---------- EXERCISE MATERIALS ----------

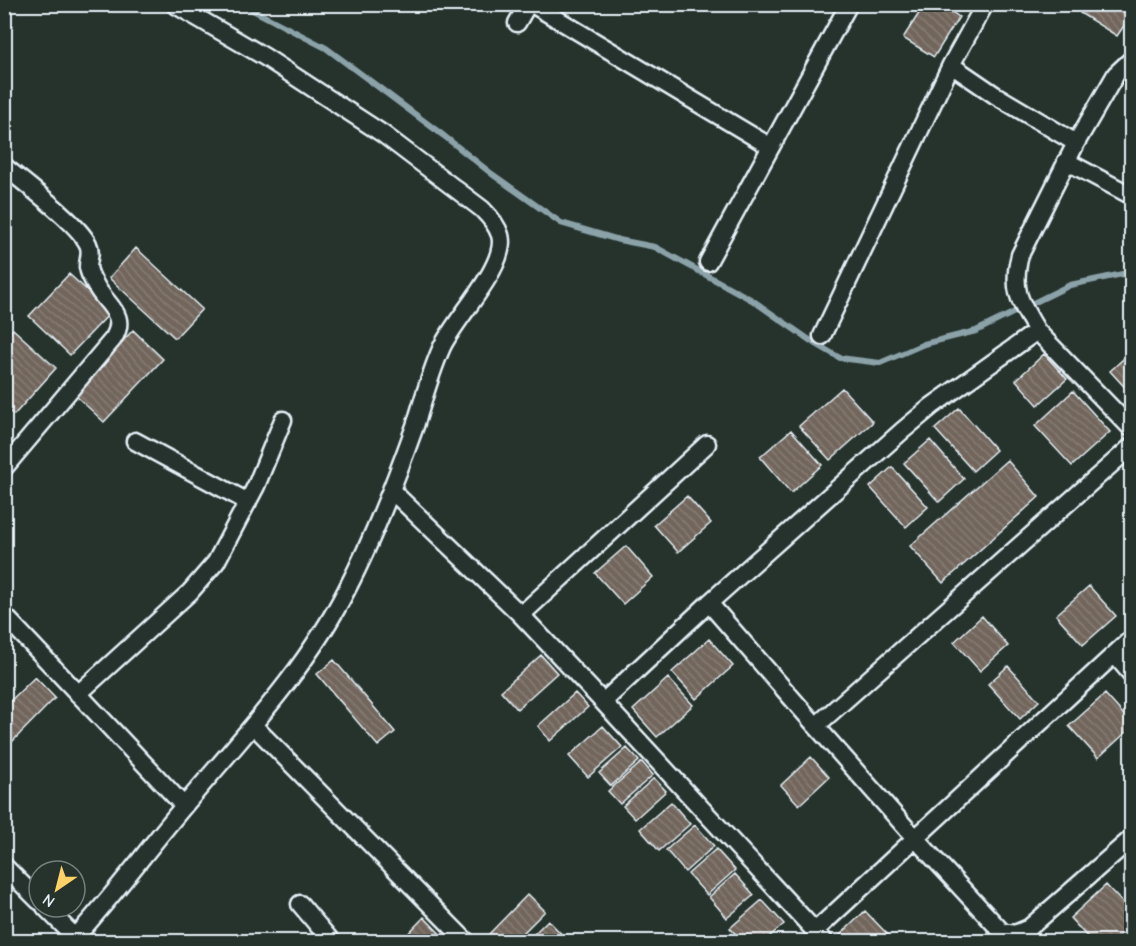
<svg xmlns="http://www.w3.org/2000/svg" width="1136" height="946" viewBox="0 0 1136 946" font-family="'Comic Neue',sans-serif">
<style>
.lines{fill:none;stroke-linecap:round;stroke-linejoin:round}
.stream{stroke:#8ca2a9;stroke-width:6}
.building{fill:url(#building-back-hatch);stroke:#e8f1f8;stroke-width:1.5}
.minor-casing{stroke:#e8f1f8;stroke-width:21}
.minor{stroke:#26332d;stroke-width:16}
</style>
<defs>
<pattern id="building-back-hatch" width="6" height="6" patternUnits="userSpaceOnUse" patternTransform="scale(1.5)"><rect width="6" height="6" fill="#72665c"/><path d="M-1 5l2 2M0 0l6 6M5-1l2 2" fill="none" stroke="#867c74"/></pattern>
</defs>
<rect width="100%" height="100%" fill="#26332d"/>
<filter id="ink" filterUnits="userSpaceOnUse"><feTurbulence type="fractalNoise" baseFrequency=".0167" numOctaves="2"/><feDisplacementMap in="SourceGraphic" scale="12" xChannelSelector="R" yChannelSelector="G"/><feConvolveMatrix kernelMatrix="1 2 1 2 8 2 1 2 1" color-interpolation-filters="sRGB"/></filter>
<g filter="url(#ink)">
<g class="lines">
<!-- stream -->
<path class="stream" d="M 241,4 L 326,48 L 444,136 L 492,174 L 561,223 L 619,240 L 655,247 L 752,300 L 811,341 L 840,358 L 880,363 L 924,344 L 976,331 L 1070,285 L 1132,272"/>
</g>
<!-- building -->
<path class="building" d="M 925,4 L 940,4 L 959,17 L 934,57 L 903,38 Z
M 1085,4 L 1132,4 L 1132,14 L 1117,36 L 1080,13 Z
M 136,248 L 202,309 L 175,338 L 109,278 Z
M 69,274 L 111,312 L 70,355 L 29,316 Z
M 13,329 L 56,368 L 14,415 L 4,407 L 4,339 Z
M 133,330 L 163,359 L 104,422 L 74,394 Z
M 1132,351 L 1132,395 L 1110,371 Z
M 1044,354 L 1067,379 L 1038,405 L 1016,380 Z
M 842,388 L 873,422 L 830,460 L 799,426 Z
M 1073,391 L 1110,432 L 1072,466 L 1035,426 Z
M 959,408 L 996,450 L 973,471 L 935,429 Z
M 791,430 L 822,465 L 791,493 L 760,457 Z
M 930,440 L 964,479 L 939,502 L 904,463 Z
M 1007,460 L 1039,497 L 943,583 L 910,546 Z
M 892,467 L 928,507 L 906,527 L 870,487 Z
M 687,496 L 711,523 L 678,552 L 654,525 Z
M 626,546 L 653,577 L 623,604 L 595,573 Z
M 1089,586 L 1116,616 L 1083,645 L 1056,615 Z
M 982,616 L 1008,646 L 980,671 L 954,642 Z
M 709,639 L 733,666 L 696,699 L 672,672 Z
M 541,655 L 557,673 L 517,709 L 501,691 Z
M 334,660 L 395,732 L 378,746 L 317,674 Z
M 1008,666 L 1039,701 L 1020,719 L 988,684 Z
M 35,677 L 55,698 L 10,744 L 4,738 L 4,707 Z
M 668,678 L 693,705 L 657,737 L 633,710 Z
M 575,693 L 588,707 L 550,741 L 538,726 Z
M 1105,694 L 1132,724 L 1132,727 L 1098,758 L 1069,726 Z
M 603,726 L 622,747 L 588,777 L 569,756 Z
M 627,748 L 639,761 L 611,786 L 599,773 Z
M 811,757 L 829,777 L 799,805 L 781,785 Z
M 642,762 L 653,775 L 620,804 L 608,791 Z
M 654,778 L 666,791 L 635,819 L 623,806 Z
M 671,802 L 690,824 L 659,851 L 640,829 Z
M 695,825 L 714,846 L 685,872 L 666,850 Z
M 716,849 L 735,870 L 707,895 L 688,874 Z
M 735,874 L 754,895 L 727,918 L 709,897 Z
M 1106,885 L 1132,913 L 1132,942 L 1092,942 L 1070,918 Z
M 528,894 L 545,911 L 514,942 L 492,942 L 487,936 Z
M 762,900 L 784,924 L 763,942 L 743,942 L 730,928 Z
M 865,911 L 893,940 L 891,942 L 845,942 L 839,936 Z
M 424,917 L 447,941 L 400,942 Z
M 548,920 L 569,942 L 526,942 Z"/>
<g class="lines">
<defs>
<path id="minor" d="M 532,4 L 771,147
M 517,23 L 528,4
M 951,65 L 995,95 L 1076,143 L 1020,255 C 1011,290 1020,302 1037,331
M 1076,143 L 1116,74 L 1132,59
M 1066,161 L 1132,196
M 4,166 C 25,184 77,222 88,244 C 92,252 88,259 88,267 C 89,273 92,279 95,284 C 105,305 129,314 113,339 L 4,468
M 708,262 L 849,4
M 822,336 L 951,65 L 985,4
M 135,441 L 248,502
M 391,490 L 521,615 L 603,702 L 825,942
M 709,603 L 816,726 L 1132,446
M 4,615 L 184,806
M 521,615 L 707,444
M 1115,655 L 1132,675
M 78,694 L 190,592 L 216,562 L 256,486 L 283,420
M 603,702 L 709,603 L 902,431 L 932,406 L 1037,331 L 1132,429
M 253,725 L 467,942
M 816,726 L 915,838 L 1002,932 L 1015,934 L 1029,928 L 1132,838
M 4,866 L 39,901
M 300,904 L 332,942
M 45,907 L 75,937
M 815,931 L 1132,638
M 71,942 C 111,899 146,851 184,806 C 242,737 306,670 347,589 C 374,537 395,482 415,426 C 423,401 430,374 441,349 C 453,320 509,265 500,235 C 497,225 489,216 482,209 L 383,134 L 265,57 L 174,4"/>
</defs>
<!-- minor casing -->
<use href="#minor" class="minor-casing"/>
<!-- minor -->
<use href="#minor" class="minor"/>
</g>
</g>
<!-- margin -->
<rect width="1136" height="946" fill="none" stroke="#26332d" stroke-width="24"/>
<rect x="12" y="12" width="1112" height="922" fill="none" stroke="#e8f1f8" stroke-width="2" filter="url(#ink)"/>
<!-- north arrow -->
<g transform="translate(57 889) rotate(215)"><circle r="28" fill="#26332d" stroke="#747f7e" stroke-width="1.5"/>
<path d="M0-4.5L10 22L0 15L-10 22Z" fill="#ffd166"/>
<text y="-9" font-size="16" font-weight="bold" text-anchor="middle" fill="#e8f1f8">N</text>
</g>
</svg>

----------

*PROBLEM REQUIREMENTS*.
Print the listing exactly, minus any pictures.

*ANSWER TO THIS TASK*.
<svg xmlns="http://www.w3.org/2000/svg" width="1136" height="946" viewBox="0 0 1136 946" font-family="'Comic Neue',sans-serif">
<style>
.lines{fill:none;stroke-linecap:round;stroke-linejoin:round}
.stream{stroke:#8ca2a9;stroke-width:6}
.building{fill:url(#building-back-hatch);stroke:#e8f1f8;stroke-width:1.5}
.minor-casing{stroke:#e8f1f8;stroke-width:21}
.minor{stroke:#26332d;stroke-width:16}
</style>
<defs>
<pattern id="building-back-hatch" width="6" height="6" patternUnits="userSpaceOnUse" patternTransform="scale(1.5)"><rect width="6" height="6" fill="#72665c"/><path d="M-1 5l2 2M0 0l6 6M5-1l2 2" fill="none" stroke="#867c74"/></pattern>
</defs>
<rect width="100%" height="100%" fill="#26332d"/>
<filter id="ink" filterUnits="userSpaceOnUse"><feTurbulence type="fractalNoise" baseFrequency=".0167" numOctaves="2"/><feDisplacementMap in="SourceGraphic" scale="12" xChannelSelector="R" yChannelSelector="G"/><feConvolveMatrix kernelMatrix="1 2 1 2 8 2 1 2 1" color-interpolation-filters="sRGB"/></filter>
<g filter="url(#ink)">
<g class="lines">
<!-- stream -->
<path class="stream" d="M 241,4 L 326,48 L 444,136 L 492,174 L 561,223 L 619,240 L 655,247 L 752,300 L 811,341 L 840,358 L 880,363 L 924,344 L 976,331 L 1070,285 L 1132,272"/>
</g>
<!-- building -->
<path class="building" d="M 925,4 L 940,4 L 959,17 L 934,57 L 903,38 Z
M 1085,4 L 1132,4 L 1132,14 L 1117,36 L 1080,13 Z
M 136,248 L 202,309 L 175,338 L 109,278 Z
M 69,274 L 111,312 L 70,355 L 29,316 Z
M 13,329 L 56,368 L 14,415 L 4,407 L 4,339 Z
M 133,330 L 163,359 L 104,422 L 74,394 Z
M 1132,351 L 1132,395 L 1110,371 Z
M 1044,354 L 1067,379 L 1038,405 L 1016,380 Z
M 842,388 L 873,422 L 830,460 L 799,426 Z
M 1073,391 L 1110,432 L 1072,466 L 1035,426 Z
M 959,408 L 996,450 L 973,471 L 935,429 Z
M 791,430 L 822,465 L 791,493 L 760,457 Z
M 930,440 L 964,479 L 939,502 L 904,463 Z
M 1007,460 L 1039,497 L 943,583 L 910,546 Z
M 892,467 L 928,507 L 906,527 L 870,487 Z
M 687,496 L 711,523 L 678,552 L 654,525 Z
M 626,546 L 653,577 L 623,604 L 595,573 Z
M 1089,586 L 1116,616 L 1083,645 L 1056,615 Z
M 982,616 L 1008,646 L 980,671 L 954,642 Z
M 709,639 L 733,666 L 696,699 L 672,672 Z
M 541,655 L 557,673 L 517,709 L 501,691 Z
M 334,660 L 395,732 L 378,746 L 317,674 Z
M 1008,666 L 1039,701 L 1020,719 L 988,684 Z
M 35,677 L 55,698 L 10,744 L 4,738 L 4,707 Z
M 668,678 L 693,705 L 657,737 L 633,710 Z
M 575,693 L 588,707 L 550,741 L 538,726 Z
M 1105,694 L 1132,724 L 1132,727 L 1098,758 L 1069,726 Z
M 603,726 L 622,747 L 588,777 L 569,756 Z
M 627,748 L 639,761 L 611,786 L 599,773 Z
M 811,757 L 829,777 L 799,805 L 781,785 Z
M 642,762 L 653,775 L 620,804 L 608,791 Z
M 654,778 L 666,791 L 635,819 L 623,806 Z
M 671,802 L 690,824 L 659,851 L 640,829 Z
M 695,825 L 714,846 L 685,872 L 666,850 Z
M 716,849 L 735,870 L 707,895 L 688,874 Z
M 735,874 L 754,895 L 727,918 L 709,897 Z
M 1106,885 L 1132,913 L 1132,942 L 1092,942 L 1070,918 Z
M 528,894 L 545,911 L 514,942 L 492,942 L 487,936 Z
M 762,900 L 784,924 L 763,942 L 743,942 L 730,928 Z
M 865,911 L 893,940 L 891,942 L 845,942 L 839,936 Z
M 424,917 L 447,941 L 400,942 Z
M 548,920 L 569,942 L 526,942 Z"/>
<g class="lines">
<defs>
<path id="minor" d="M 532,4 L 771,147
M 517,23 L 528,4
M 951,65 L 995,95 L 1076,143 L 1020,255 C 1011,290 1020,302 1037,331
M 1076,143 L 1116,74 L 1132,59
M 1066,161 L 1132,196
M 4,166 C 25,184 77,222 88,244 C 92,252 88,259 88,267 C 89,273 92,279 95,284 C 105,305 129,314 113,339 L 4,468
M 708,262 L 849,4
M 822,336 L 951,65 L 985,4
M 135,441 L 248,502
M 391,490 L 521,615 L 603,702 L 825,942
M 709,603 L 816,726 L 1132,446
M 4,615 L 184,806
M 521,615 L 707,444
M 1115,655 L 1132,675
M 78,694 L 190,592 L 216,562 L 256,486 L 283,420
M 603,702 L 709,603 L 902,431 L 932,406 L 1037,331 L 1132,429
M 253,725 L 467,942
M 816,726 L 915,838 L 1002,932 L 1015,934 L 1029,928 L 1132,838
M 4,866 L 39,901
M 300,904 L 332,942
M 45,907 L 75,937
M 815,931 L 1132,638
M 71,942 C 111,899 146,851 184,806 C 242,737 306,670 347,589 C 374,537 395,482 415,426 C 423,401 430,374 441,349 C 453,320 509,265 500,235 C 497,225 489,216 482,209 L 383,134 L 265,57 L 174,4"/>
</defs>
<!-- minor casing -->
<use href="#minor" class="minor-casing"/>
<!-- minor -->
<use href="#minor" class="minor"/>
</g>
</g>
<!-- margin -->
<rect width="1136" height="946" fill="none" stroke="#26332d" stroke-width="24"/>
<rect x="12" y="12" width="1112" height="922" fill="none" stroke="#e8f1f8" stroke-width="2" filter="url(#ink)"/>
<!-- north arrow -->
<g transform="translate(57 889) rotate(215)"><circle r="28" fill="#26332d" stroke="#747f7e" stroke-width="1.5"/>
<path d="M0-4.5L10 22L0 15L-10 22Z" fill="#ffd166"/>
<text y="-9" font-size="16" font-weight="bold" text-anchor="middle" fill="#e8f1f8">N</text>
</g>
</svg>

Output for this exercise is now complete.